ACTION ITEM: Only those lines running from the start of the listing below through the line that holds "image of squamous" are to be written out, exactly and in full.

THE DATA:
--------------------

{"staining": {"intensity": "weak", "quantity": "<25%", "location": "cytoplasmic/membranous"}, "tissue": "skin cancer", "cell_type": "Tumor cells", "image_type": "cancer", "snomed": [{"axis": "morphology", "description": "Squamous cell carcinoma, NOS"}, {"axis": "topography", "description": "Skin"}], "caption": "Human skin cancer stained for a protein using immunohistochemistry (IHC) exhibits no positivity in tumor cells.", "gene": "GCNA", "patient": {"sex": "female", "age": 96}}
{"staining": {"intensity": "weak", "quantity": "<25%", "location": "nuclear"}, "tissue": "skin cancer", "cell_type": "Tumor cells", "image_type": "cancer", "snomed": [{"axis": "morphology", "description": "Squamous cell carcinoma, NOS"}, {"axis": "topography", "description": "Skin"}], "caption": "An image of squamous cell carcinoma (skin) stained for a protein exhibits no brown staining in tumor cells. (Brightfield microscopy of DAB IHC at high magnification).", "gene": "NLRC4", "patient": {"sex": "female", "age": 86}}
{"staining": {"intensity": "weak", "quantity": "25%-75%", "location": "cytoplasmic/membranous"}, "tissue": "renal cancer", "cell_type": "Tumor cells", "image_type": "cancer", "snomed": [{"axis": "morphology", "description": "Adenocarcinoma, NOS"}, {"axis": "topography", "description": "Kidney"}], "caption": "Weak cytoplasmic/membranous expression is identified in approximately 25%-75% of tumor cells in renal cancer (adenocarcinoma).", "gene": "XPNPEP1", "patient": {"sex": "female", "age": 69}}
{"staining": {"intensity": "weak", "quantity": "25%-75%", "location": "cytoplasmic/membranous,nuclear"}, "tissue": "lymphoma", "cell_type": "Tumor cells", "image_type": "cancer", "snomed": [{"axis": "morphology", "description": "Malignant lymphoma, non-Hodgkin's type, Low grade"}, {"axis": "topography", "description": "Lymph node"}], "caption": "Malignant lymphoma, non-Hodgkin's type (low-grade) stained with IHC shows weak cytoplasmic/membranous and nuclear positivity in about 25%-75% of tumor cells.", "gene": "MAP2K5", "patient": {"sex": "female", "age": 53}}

--------------------

OUTPUT BELOW:
{"staining": {"intensity": "weak", "quantity": "<25%", "location": "cytoplasmic/membranous"}, "tissue": "skin cancer", "cell_type": "Tumor cells", "image_type": "cancer", "snomed": [{"axis": "morphology", "description": "Squamous cell carcinoma, NOS"}, {"axis": "topography", "description": "Skin"}], "caption": "Human skin cancer stained for a protein using immunohistochemistry (IHC) exhibits no positivity in tumor cells.", "gene": "GCNA", "patient": {"sex": "female", "age": 96}}
{"staining": {"intensity": "weak", "quantity": "<25%", "location": "nuclear"}, "tissue": "skin cancer", "cell_type": "Tumor cells", "image_type": "cancer", "snomed": [{"axis": "morphology", "description": "Squamous cell carcinoma, NOS"}, {"axis": "topography", "description": "Skin"}], "caption": "An image of squamous cell carcinoma (skin) stained for a protein exhibits no brown staining in tumor cells. (Brightfield microscopy of DAB IHC at high magnification).", "gene": "NLRC4", "patient": {"sex": "female", "age": 86}}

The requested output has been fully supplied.